NeuroPointDx is launching a blood plasma-based test that might be able to give a clearer picture of the prevalence of autism in children. The Madison, WI-based company said the NPDX AA Test, identifies metabolic subtypes associated with the autism spectrum disorder (ASD) and can be used to screen children as young as 18 months.
The test detects amine imbalances in the blood plasma of children with very precise thresholds that were identified and validated based on patient samples from the Children’s Autism Metabolome Project (CAMP), a 1,100-subject study, the largest one to date focused on the metabolism of children with ASD. These imbalances, detected in about 30% of children with ASD, are not identified by other currently available metabolic tests.
The company said children who receive a positive result on the test should be prioritized for further clinical evaluation by a neurodevelopmental specialist. The NPDX AA test also provides metabolic information that may be used by clinicians and physicians to inform a more precise treatment strategy for a child diagnosed with ASD.
The branched-chain amino acid metabotypes (metabolic subtypes) identified by the CAMP study and previously published in Biological Psychiatry account for several of the metabotypes included in the NPDX AA test.

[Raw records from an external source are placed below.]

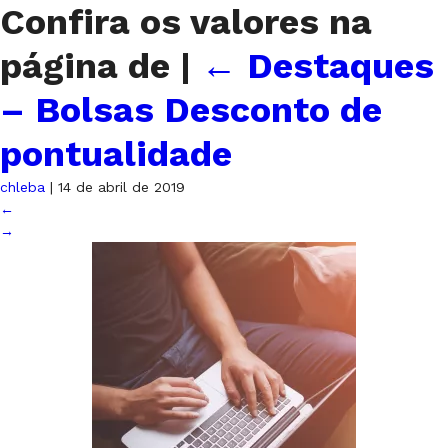
Confira os valores na
página de
|
←
Destaques
– Bolsas Desconto de
pontualidade
chleba
|
14 de abril de 2019
←
→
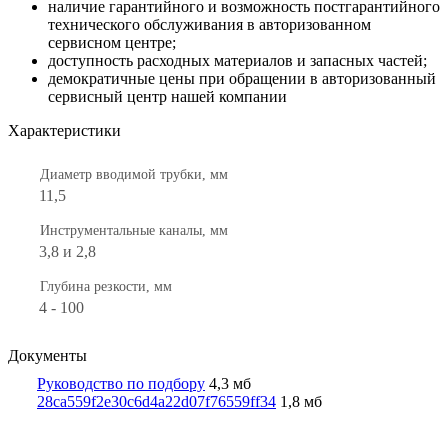
наличие гарантийного и возможность постгарантийного
технического обслуживания в авторизованном
сервисном центре;
доступность расходных материалов и запасных частей;
демократичные цены при обращении в авторизованный
сервисный центр нашей компании
Характеристики
Диаметр вводимой трубки, мм
11,5
Инструментальные каналы, мм
3,8 и 2,8
Глубина резкости, мм
4 - 100
Документы
Руководство по подбору
4,3 мб
28ca559f2e30c6d4a22d07f76559ff34
1,8 мб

“We are continuing to mine data from the CAMP study to identify and validate additional metabolic subtypes in children with ASD,” Bob Burrier, COO and Vice President of Research & Development at NeuroPointDX said in a release. “Our aim is to further build on the utility of this test to identify a greater percentage of children with additional metabolic subtypes. The metabolic biomarkers we have identified will serve as targets for new therapies ranging from pharmaceuticals to dietary supplements, bringing precision medicine to the diagnosis and treatment of this neurodevelopmental disorder.”
The company said it plans to bring a second test panel to market in 2019. The company is also seeking to identify potential treatments for ASD based on differences in the metabolism of these children.